Case study – 3D printing a model designed for rendering

The small house movement (http://en.wikipedia.org/wiki/Small_house_movement) is becoming popular with people who want to live simply and have less impact on the environment. Also called micro homes, tiny cabins, and a variety of other creative names, these dwellings are often built on a trailer for portability.

One of the clients from my architectural rendering business is a tiny cabin designer and builder. Jim Wilkins, owner of Tiny Green Cabins, will send me a hand-sketched design with measurements, which I'll model in SketchUp and render to create photorealistic images that he uses to sell the finished cabins. For folks who want to build the cabin themselves, Jim sells a set of construction plans created in Layout, which is a part of the SketchUp Pro package. In this chapter, we'll learn the steps necessary to convert the actual model I used for rendering a tiny cabin into a 3D-printable model as shown in the following image. You may follow along with an architectural model of your own, or one from the 3D Warehouse. This process will be similar for many architectural models:

Case study – 3D printing a model designed for rendering

Examining the original model

The following screenshot shows the original model that was made for rendering:

Examining the original model

In the following screenshot, we turn the textures off (View | Face Style | Monochrome), so the back faces will show in orange. We can use the Section Plane tool to look inside the model. The Section Plane tool creates a nondestructive cut in the model, allowing you to look or work inside an enclosed space. By right-clicking on the section plane, it can be turned on or off, hidden, and reversed.

== DATA EXCERPTS ==
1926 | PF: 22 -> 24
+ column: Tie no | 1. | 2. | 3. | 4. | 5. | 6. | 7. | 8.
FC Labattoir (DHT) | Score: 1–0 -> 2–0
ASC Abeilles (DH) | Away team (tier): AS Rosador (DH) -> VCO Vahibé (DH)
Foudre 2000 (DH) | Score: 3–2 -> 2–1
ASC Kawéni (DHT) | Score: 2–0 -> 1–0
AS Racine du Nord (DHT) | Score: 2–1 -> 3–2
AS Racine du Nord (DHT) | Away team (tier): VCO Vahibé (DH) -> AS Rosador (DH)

== TASKS ==
a. From the case study, copy word for word the passage that begins at the words "The small house" and stops after the words "trailer for portability.".
b. According to the case study, in which program are the construction plans that Jim sells created?
c. List everything the case study says can be done to the section plane by right-clicking on it.

== OUTPUTS ==
a.
The small house movement (http://en.wikipedia.org/wiki/Small_house_movement) is becoming popular with people who want to live simply and have less impact on the environment. Also called micro homes, tiny cabins, and a variety of other creative names, these dwellings are often built on a trailer for portability.

b. In Layout, which is part of the SketchUp Pro package.

c.
- Turn it on or off
- Hide it
- Reverse it